# [THE DATA]
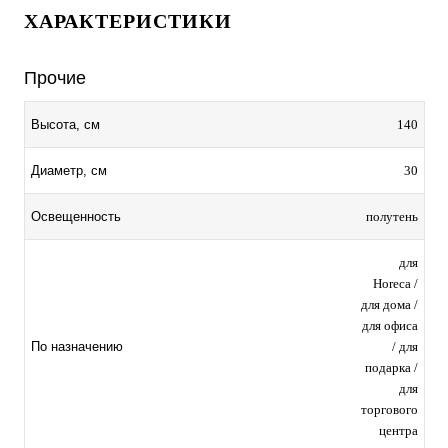
ХАРАКТЕРИСТИКИ
Прочие
140
Высота, см
30
Диаметр, см
полутень
Освещенность
для
Horeca /
для дома /
для офиса
/ для
По назначению
подарка /
для
торгового
центра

# [INSTRUCTION]
Produce a word-for-word version of the material, with no pictures included.

# [RESPONSE AREA]
ХАРАКТЕРИСТИКИ
Прочие
140
Высота, см
30
Диаметр, см
полутень
Освещенность
для
Horeca /
для дома /
для офиса
/ для
По назначению
подарка /
для
торгового
центра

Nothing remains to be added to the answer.